Мегапроект такого рода становится чем-то большим, чем замена текста активностью. Никакой подлинной активности эти фантазии в принципе не предполагают. Парадоксальный российский маниловский жанр можно назвать «текстом о проекте»: я создаю текст, который не имеет никакого смысла, кроме описания проекта, который есть отрицание этого смысла. Чисто словесная имитация активности, нисколько не противоречащая вполне обломовскому недеянию и похожая на заполонившую всю Москву рекламу электроники с лаконичным призывом «Будь лидером!» Призыв к быстрому и решительному действию, не требующий для своего исполнения ни малейшего телодвижения. Проект уничтожает смысл, текст — действие.
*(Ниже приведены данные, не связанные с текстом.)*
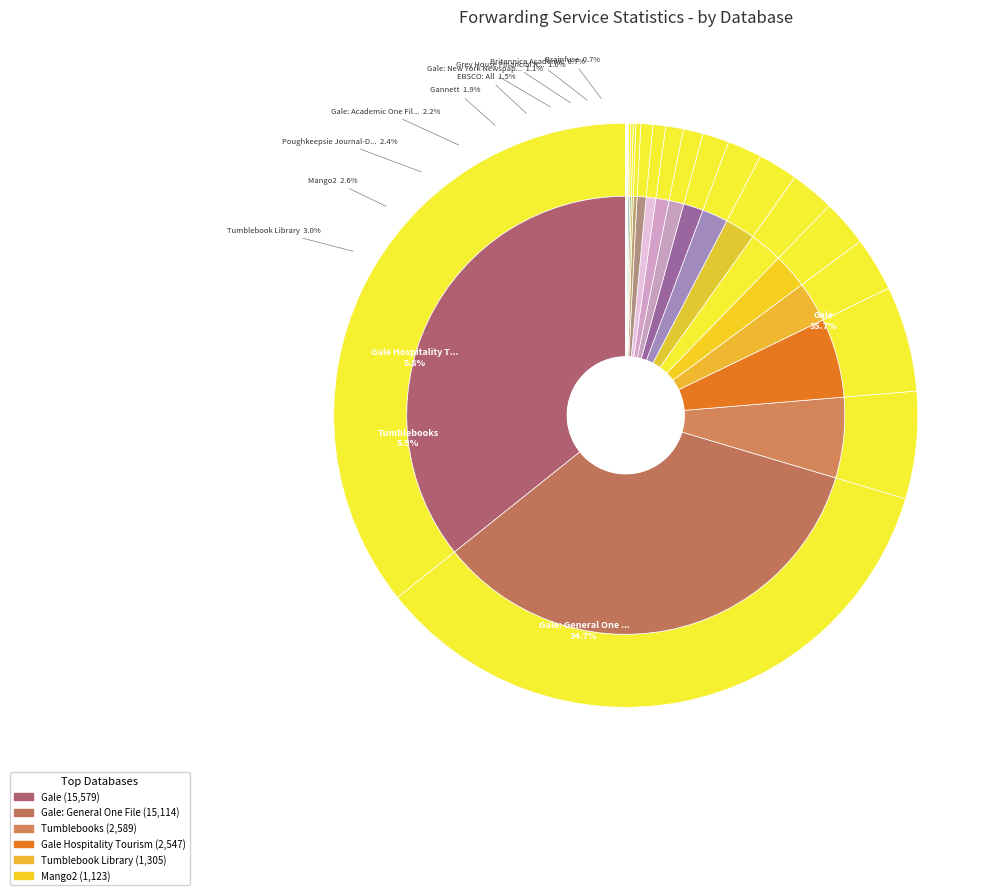

To the nearest percent, what is the average slice percentage?

4%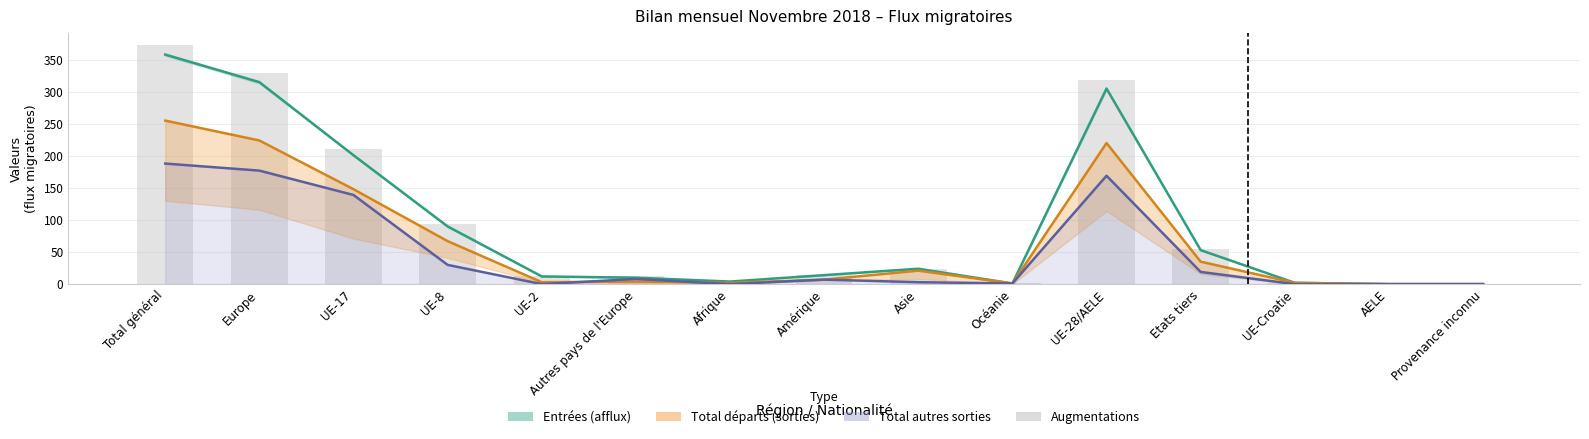

Reading right to left, extract all data points from this chart.

Provenance inconnu=0	AELE=0	UE-Croatie=2	Etats tiers=55	UE-28/AELE=318	Océanie=1	Asie=24	Amérique=14	Afrique=4	Autres pays de l'Europe=12	UE-2=12	UE-8=93	UE-17=211	Europe=330	Total général=373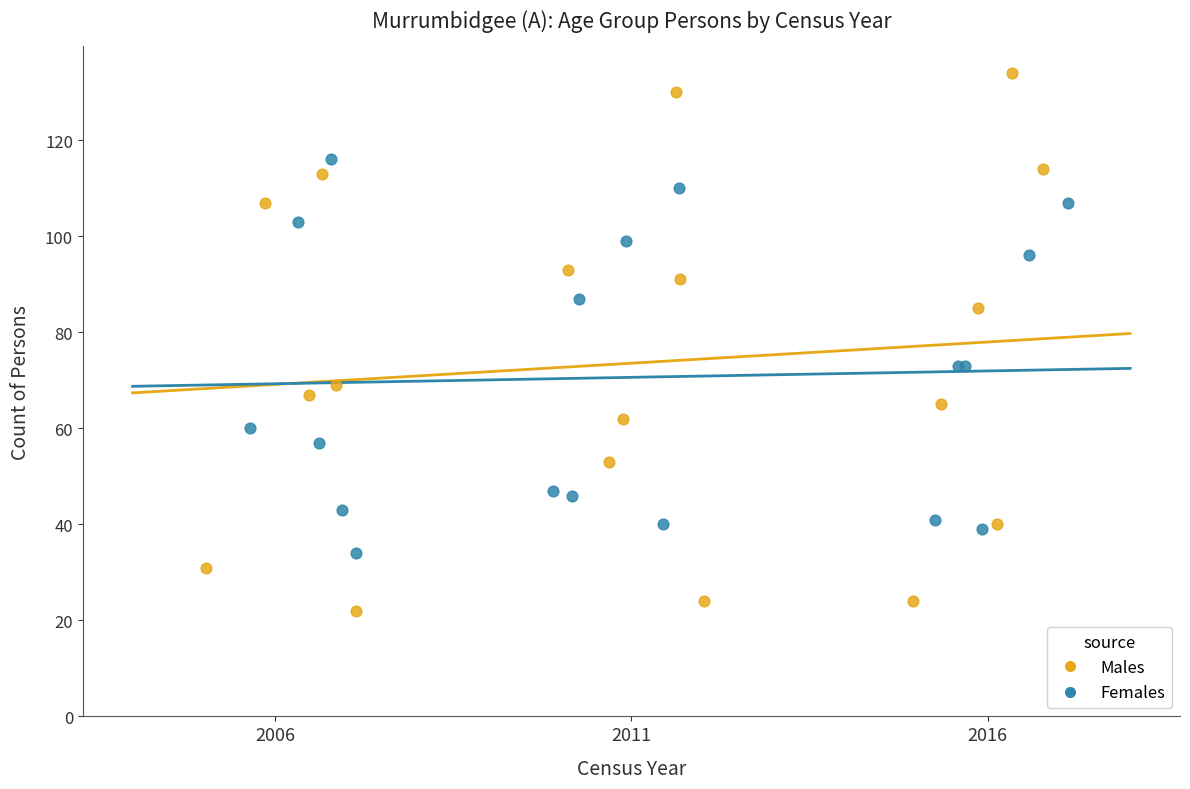

Which series reaches the maximum Y coordinate?

Males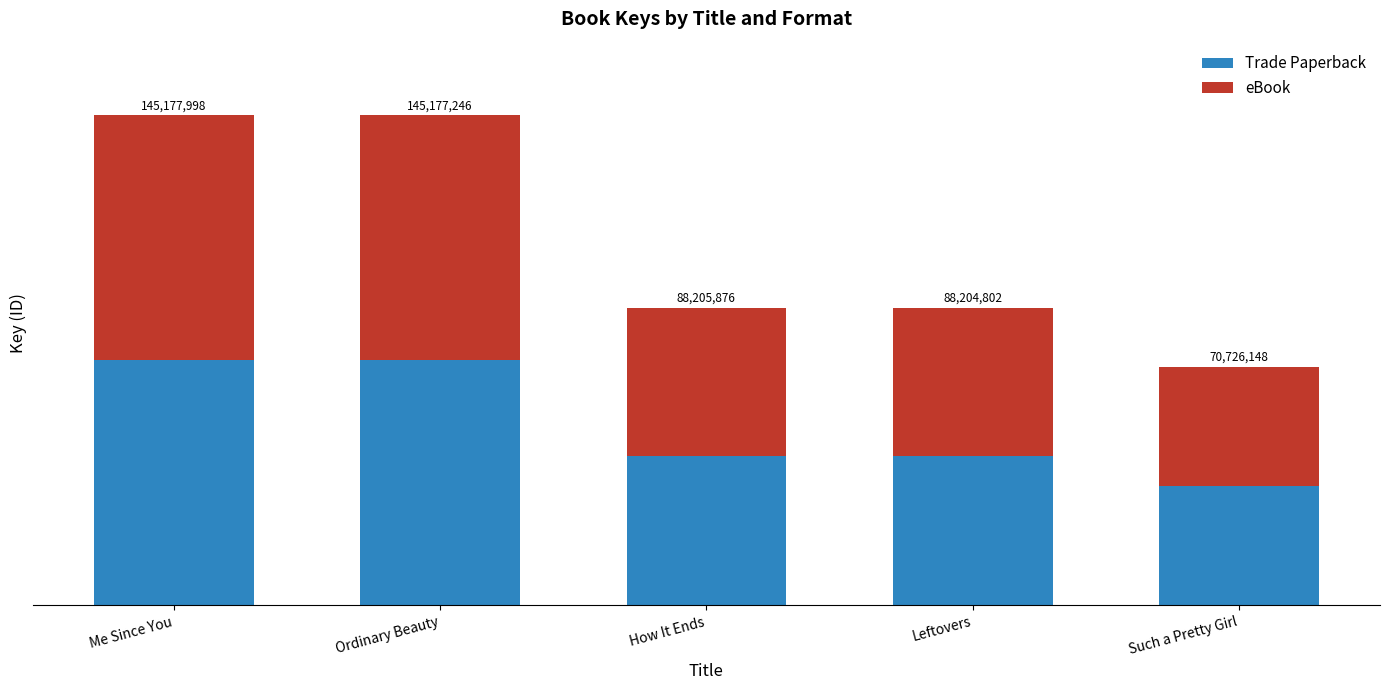

Are the bars grouped side by side (vs. stacked)?

No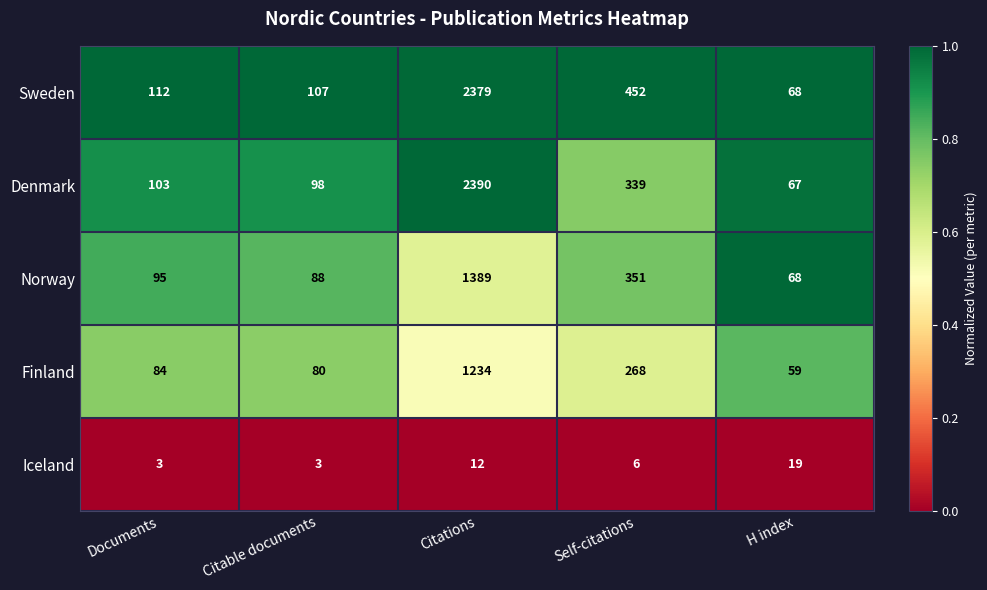

List the series in order of their peak value, lowest first.

Iceland, Finland, Norway, Sweden, Denmark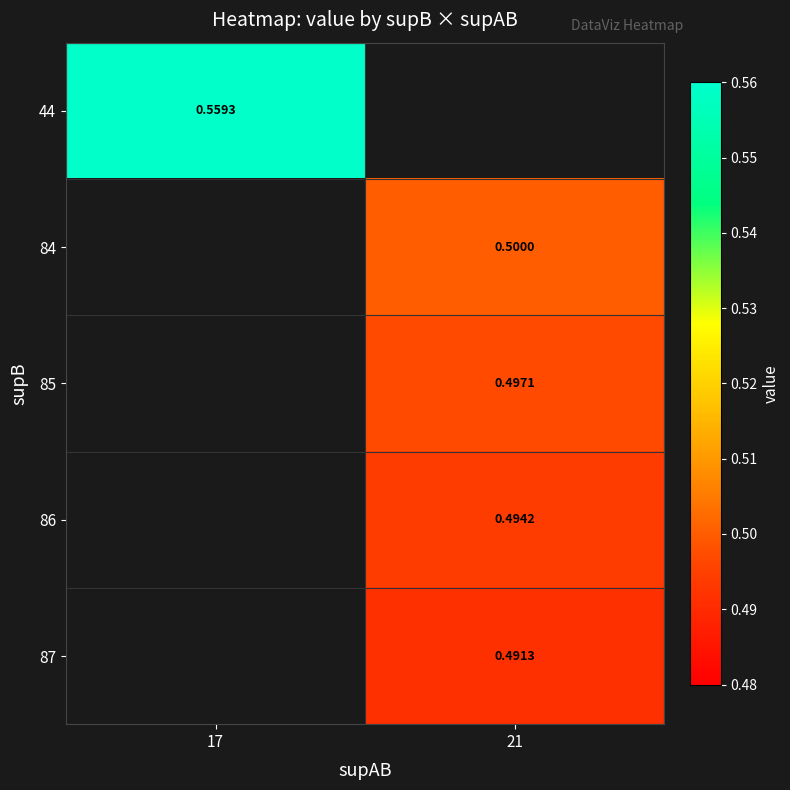

At how many categories does at least one series exceed 0?

2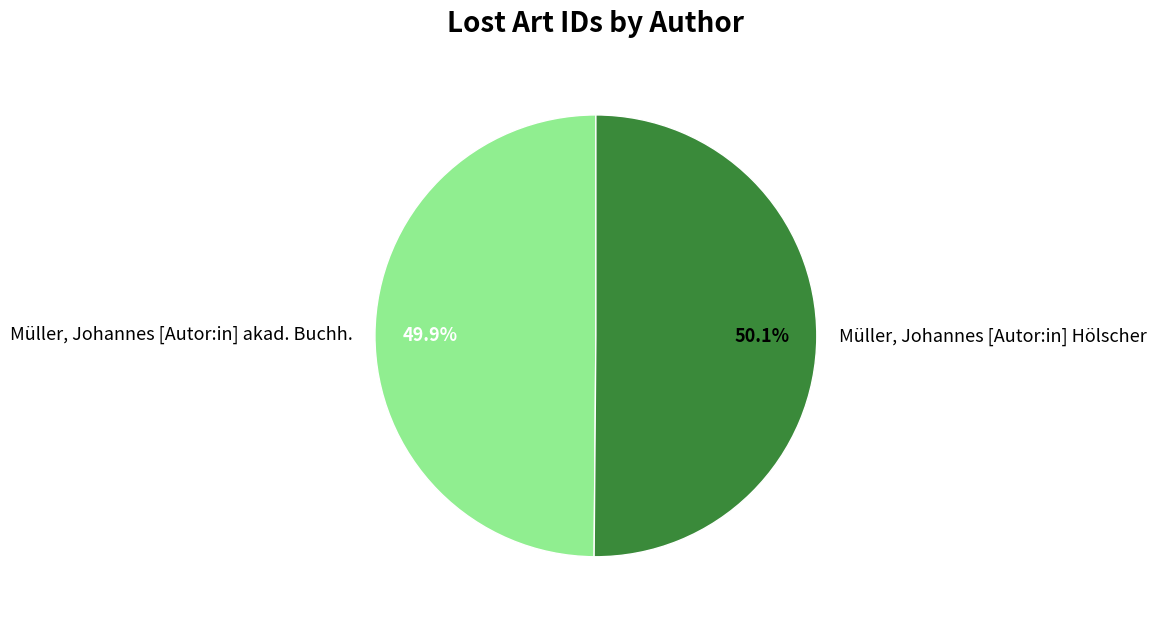

To the nearest percent, what percentage of the pie is Müller, Johannes [Autor:in] Hölscher?

50%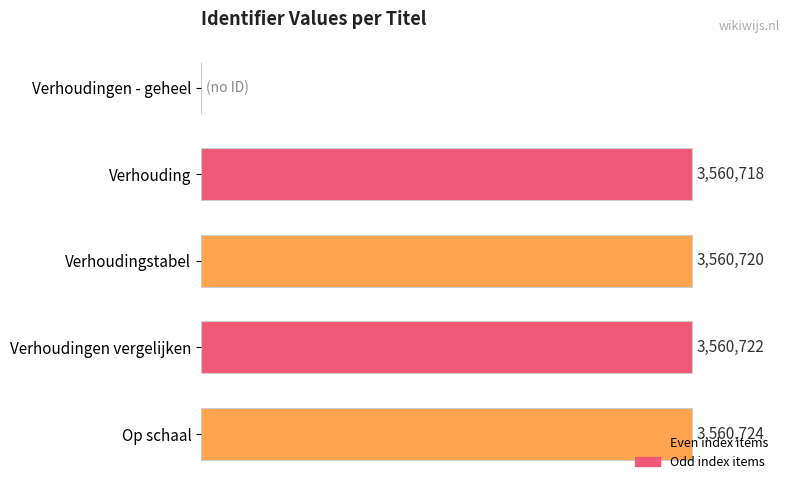

Where does the data first go above 3560720?

Verhoudingen vergelijken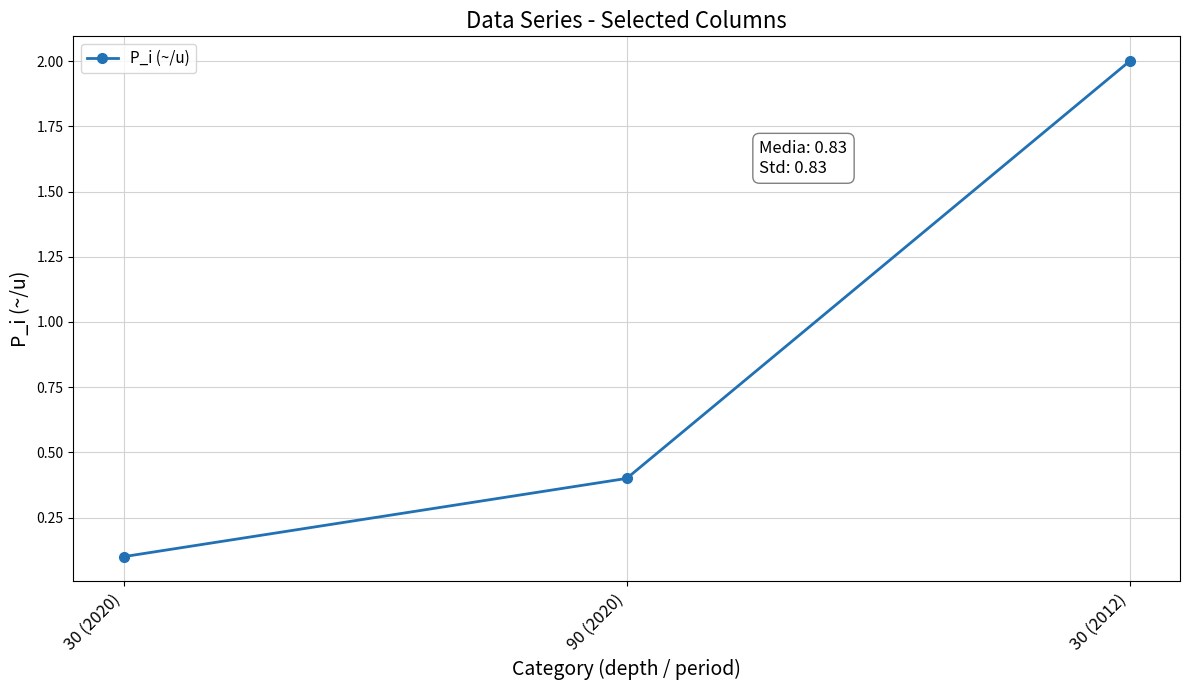

What is the maximum value shown in the chart?

2.0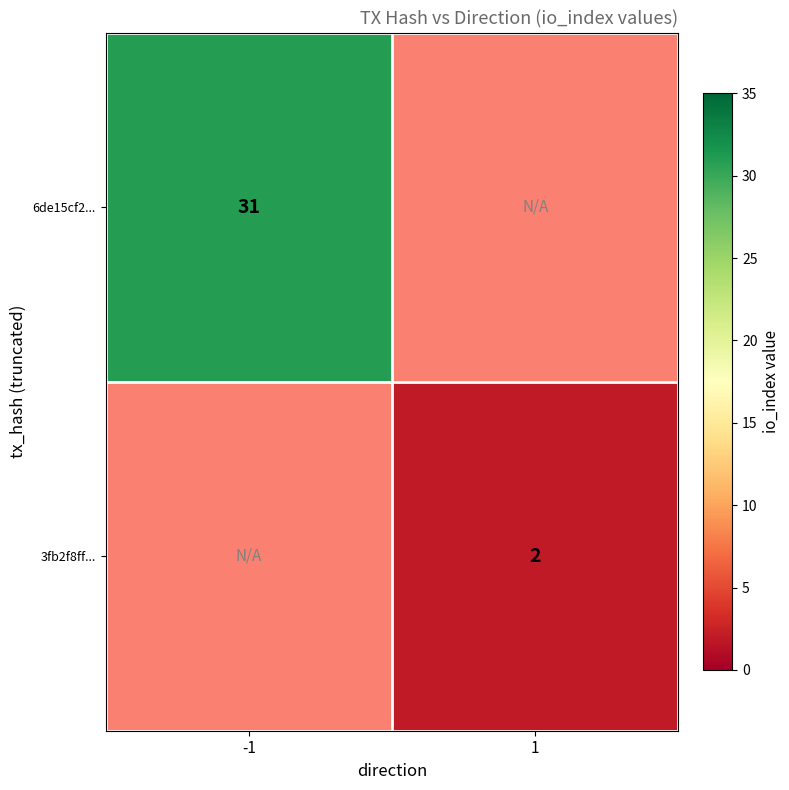

Is it true that 6de15cf2... equals 31 at -1?

True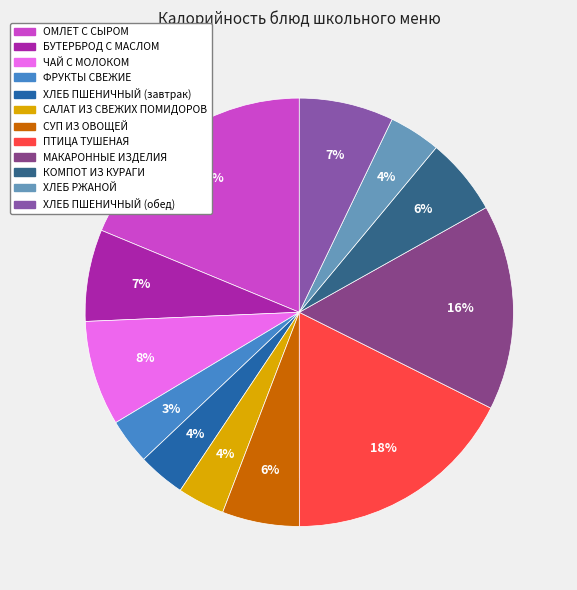

True or false: СУП ИЗ ОВОЩЕЙ accounts for 1% of the total.

False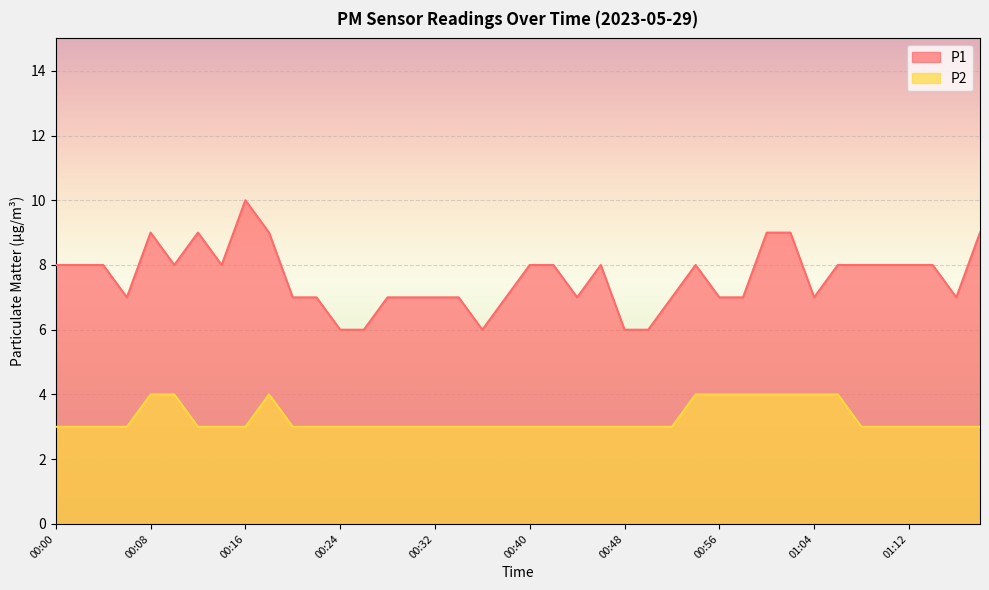

True or false: P1 and P2 intersect in this chart.

False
Но еще больше я люблю текст другой рекламы: «Живи! Играй!» Призыв к живому быть живым — это тоже своеобразный микропроект, полностью исчерпывающийся собственным написанием. Жизнь и игра, вообще-то, разные вещи — поэтому призыв «Живи! Играй!» кажется особенно симптоматичным. Альтернатива «либо жизнь, либо игра» тут полностью утрачивается. Время проекта. Живи! Играй!